Zoe shook her head. “The assistants think he’s avoiding it.” She quirked her lips to one side. “Because he’s sad?”
“Oh.” Emma felt a pang, and wondered if that was, in fact, the reason, or if there was something more practical and legal at play. She felt, suddenly, like she really shouldn’t be here—like she shouldn’t have bothered Darnell. “Zoe, is there a way to retrieve deleted emails? The trash file on his computer is empty.”
“Oh. They get archived?” Zoe said. “I can get one of the techs to retrieve them from the server, but it’ll take a while. Maybe a day or two?”
“If you could do that for me, I would so appreciate it,” Emma said. She stepped out of the office and closed the door behind her. Zoe still looked a bit skittish, so Emma put a hand on her shoulder. “If anyone questions you about it, just send them to me, and I’ll play the crazed, grieving widow card.”
“You don’t seem crazed to me,” Zoe said, narrowing her eyes slightly.

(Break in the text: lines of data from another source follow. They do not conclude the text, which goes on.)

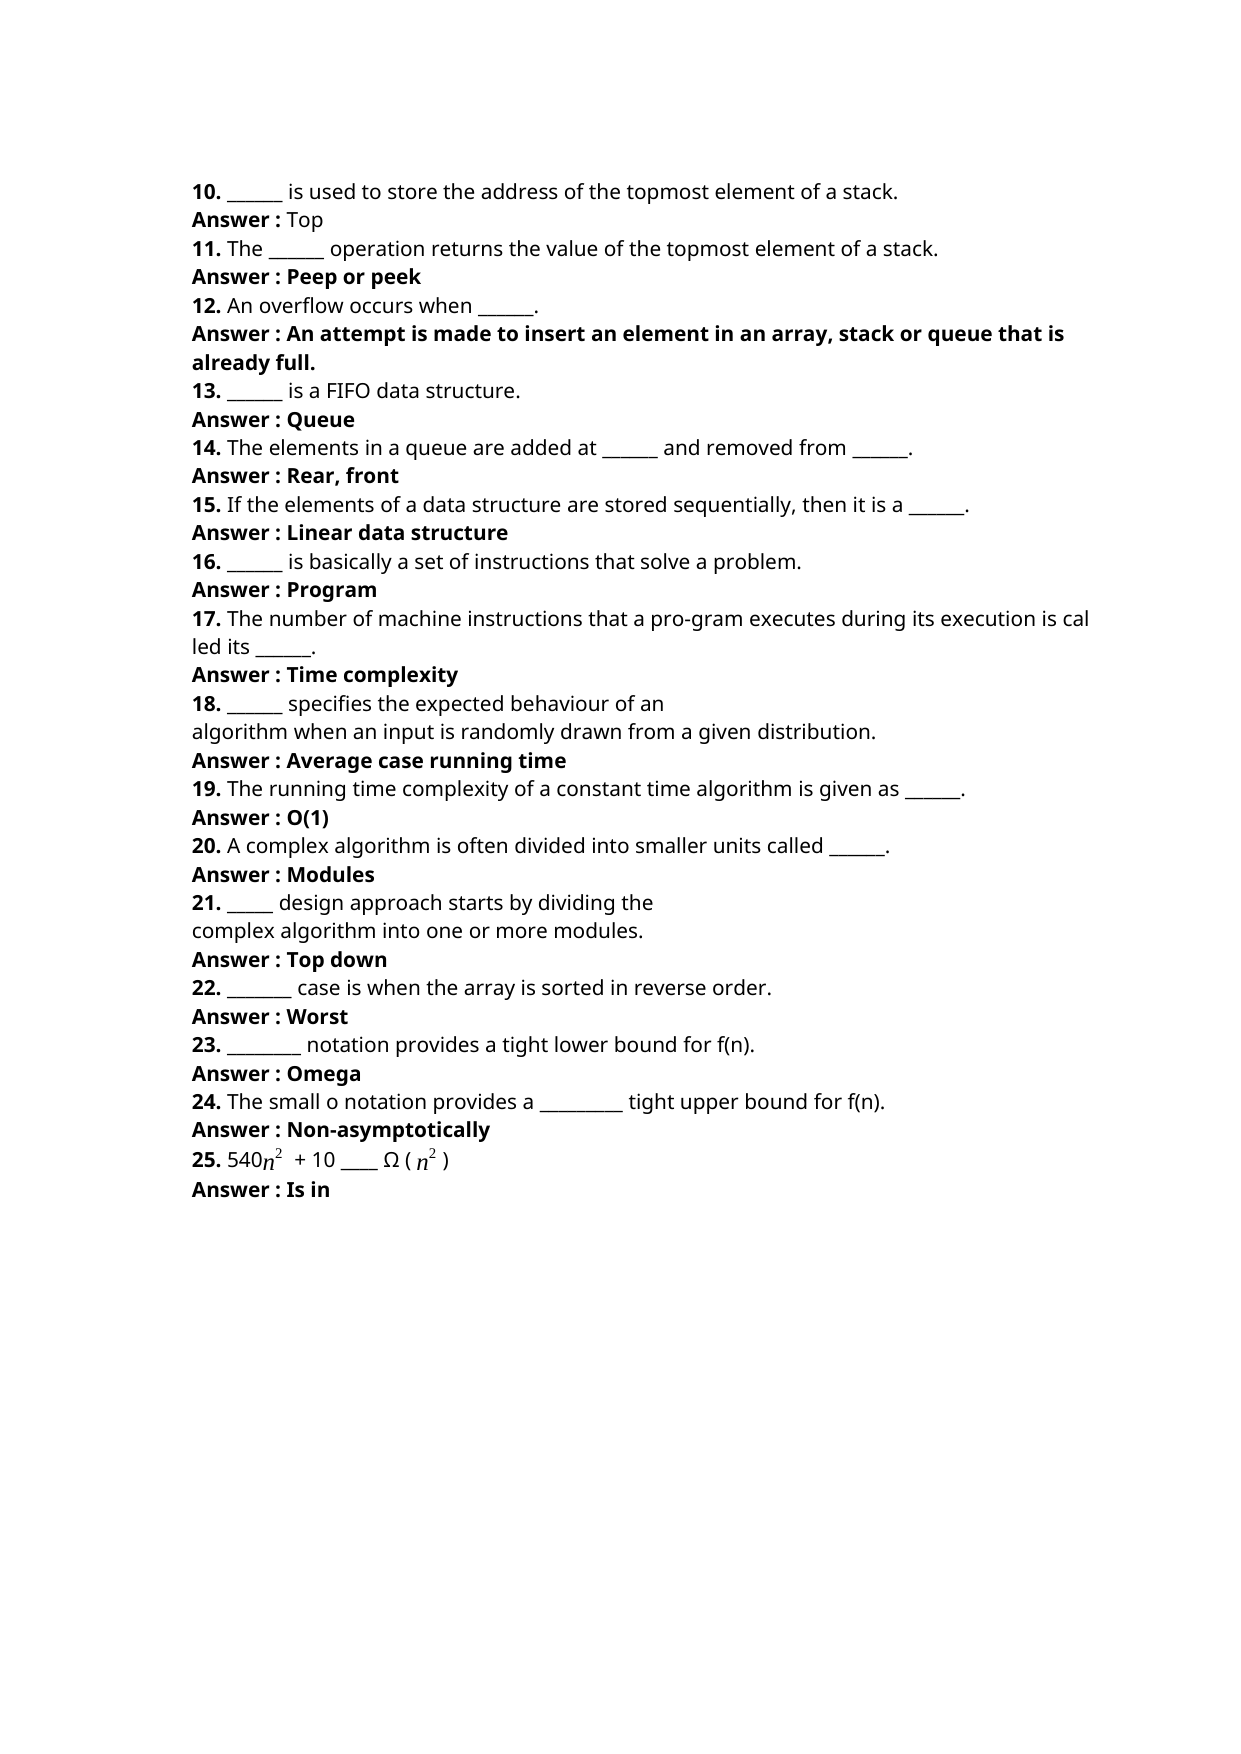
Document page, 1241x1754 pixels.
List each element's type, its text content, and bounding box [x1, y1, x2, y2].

text 22. _______ case is when the array is sorted in reverse order. [192, 973, 1090, 1002]
text 21. _____ design approach starts by dividing the complex algorithm into one or more modules. [192, 888, 1090, 945]
text Answer : An attempt is made to insert an element in an array, stack or queue that is already full. [192, 319, 1090, 376]
text Answer : Modules [192, 860, 1090, 888]
text Answer : Rear, front [192, 462, 1090, 490]
text 12. An overflow occurs when ______. [192, 291, 1090, 319]
text Answer : Program [192, 575, 1090, 604]
text 10. ______ is used to store the address of the topmost element of a stack. [192, 177, 1090, 206]
text 13. ______ is a FIFO data structure. [192, 376, 1090, 405]
text 25. 540 + 10 ____ Ω ( ) [192, 1144, 1090, 1175]
text Answer : Top down [192, 945, 1090, 973]
text Answer : Worst [192, 1002, 1090, 1030]
text 14. The elements in a queue are added at ______ and removed from ______. [192, 433, 1090, 462]
text Answer : O(1) [192, 803, 1090, 831]
text 11. The ______ operation returns the value of the topmost element of a stack. [192, 234, 1090, 262]
text Answer : Non-asymptotically [192, 1116, 1090, 1144]
text Answer : Linear data structure [192, 518, 1090, 547]
text 23. ________ notation provides a tight lower bound for f(n). [192, 1030, 1090, 1059]
text 16. ______ is basically a set of instructions that solve a problem. [192, 547, 1090, 575]
text Answer : Omega [192, 1059, 1090, 1087]
text Answer : Queue [192, 405, 1090, 433]
text 19. The running time complexity of a constant time algorithm is given as ______. [192, 774, 1090, 803]
text Answer : Time complexity [192, 661, 1090, 689]
text 20. A complex algorithm is often divided into smaller units called ______. [192, 831, 1090, 860]
text Answer : Top [192, 206, 1090, 234]
text Answer : Average case running time [192, 746, 1090, 774]
text 18. ______ specifies the expected behaviour of an algorithm when an input is randomly drawn from a given distribution. [192, 689, 1090, 746]
text Answer : Peep or peek [192, 262, 1090, 291]
text 15. If the elements of a data structure are stored sequentially, then it is a ______. [192, 490, 1090, 518]
text Answer : Is in [192, 1175, 1090, 1204]
text 24. The small o notation provides a _________ tight upper bound for f(n). [192, 1087, 1090, 1116]
text 17. The number of machine instructions that a pro-gram executes during its execution is called its ______. [192, 604, 1090, 661]
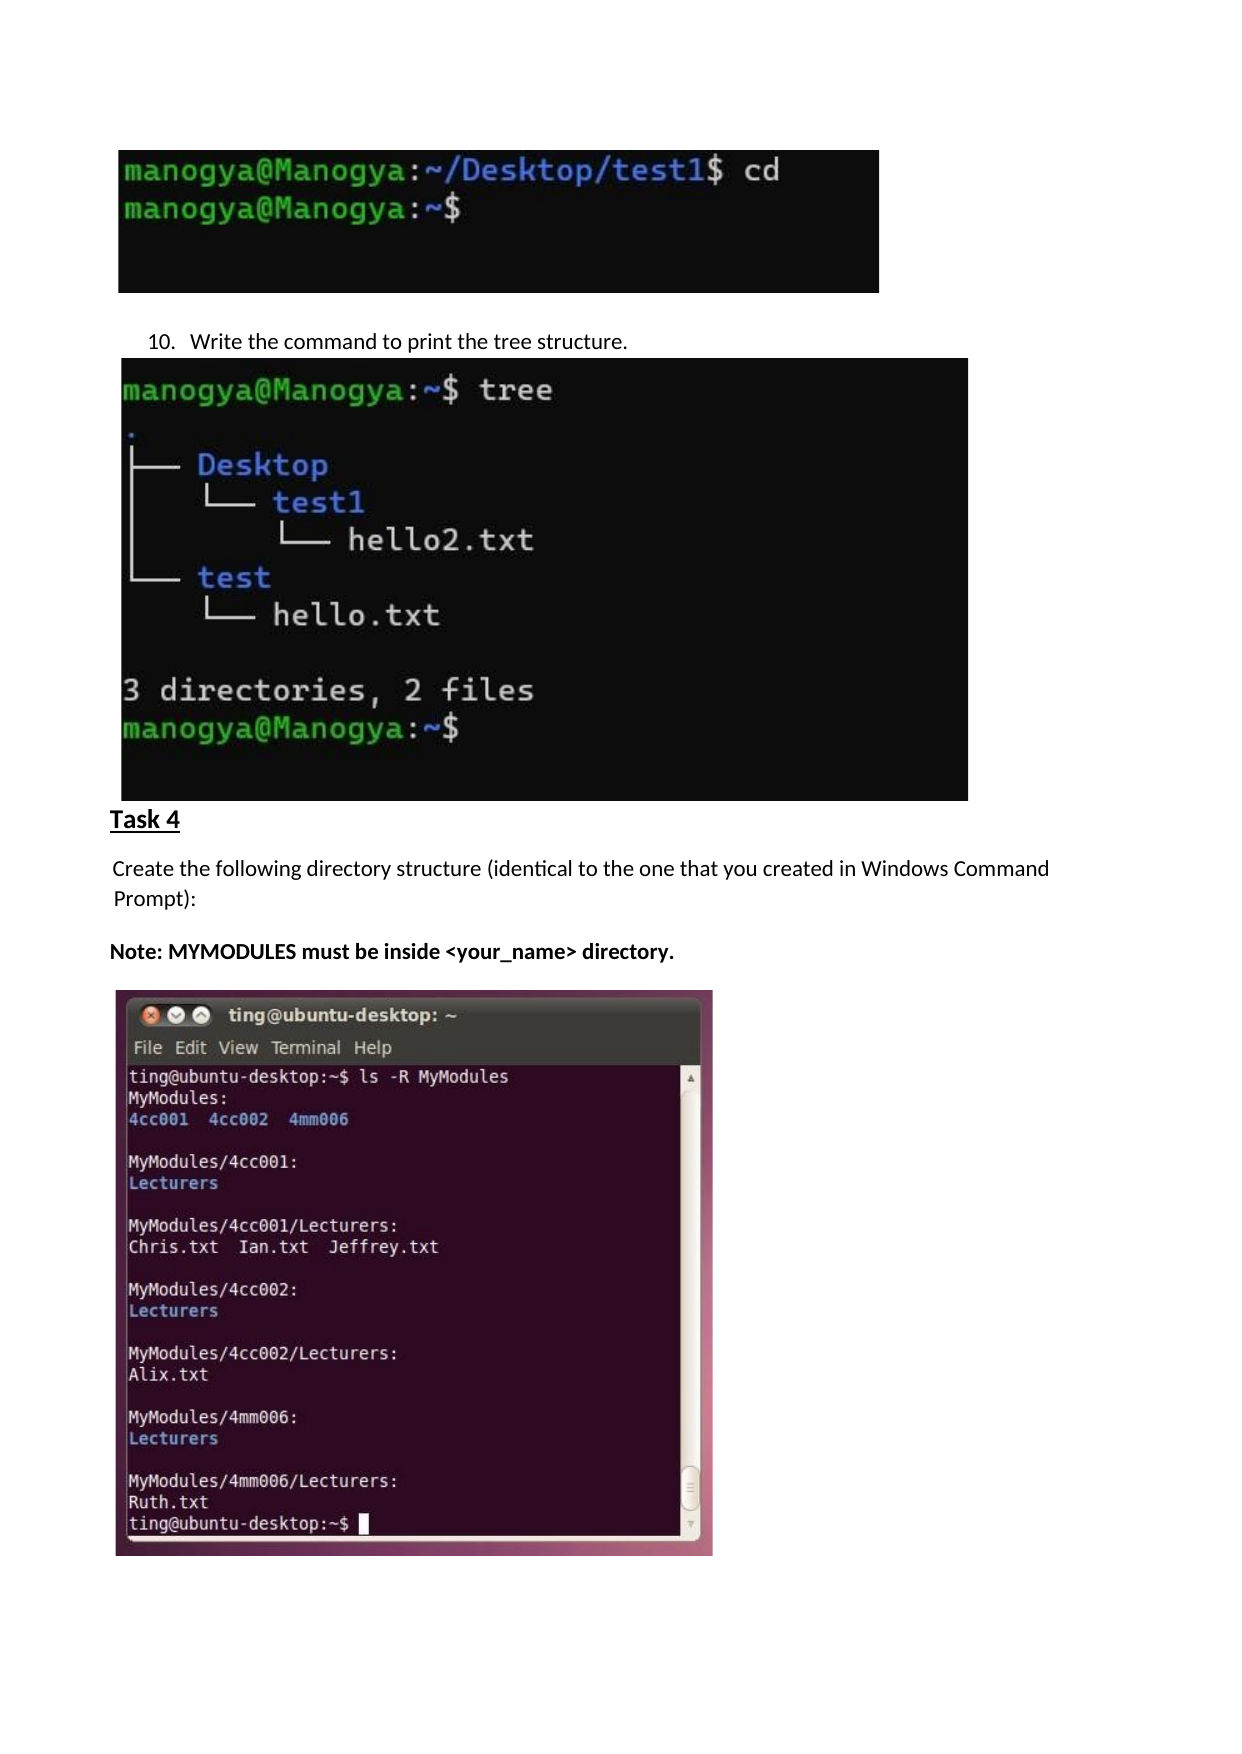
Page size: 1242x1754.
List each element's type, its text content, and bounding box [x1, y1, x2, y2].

picture [118, 150, 880, 293]
picture [121, 358, 969, 801]
list Write the command to print the tree structure. [147, 327, 1129, 355]
picture [115, 990, 713, 1556]
text Note: MYMODULES must be inside <your_name> directory. [109, 937, 1137, 965]
text Create the following directory structure (identical to the one that you created in Windows Command Prompt): [112, 854, 1129, 912]
subtitle Task 4 [109, 803, 1137, 836]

“Believe me,” Emma said. “I have my moments.”
LIZZIE
“Why are we doing this again?” Willow asked, hands stuffed deep in her pockets as she trailed Lizzie toward Emma’s front door. Loaded down with paper bags full of food, Lizzie blew a curl of hair off her forehead. She’d spent half the day waiting for the phone to ring and wasn’t sure how to feel about the fact that it never had. Plus, Gray hadn’t done a single thing out of the ordinary in the last forty-eight hours—at least not during the odd times Lizzie had been able to catch up with her. Other than skipping work yesterday and catching Lizzie watching the house, it had been business as usual. Now that the adrenaline from the night of the memorial had waned, Lizzie was starting to understand that she had neither the time nor the talent to be a PI.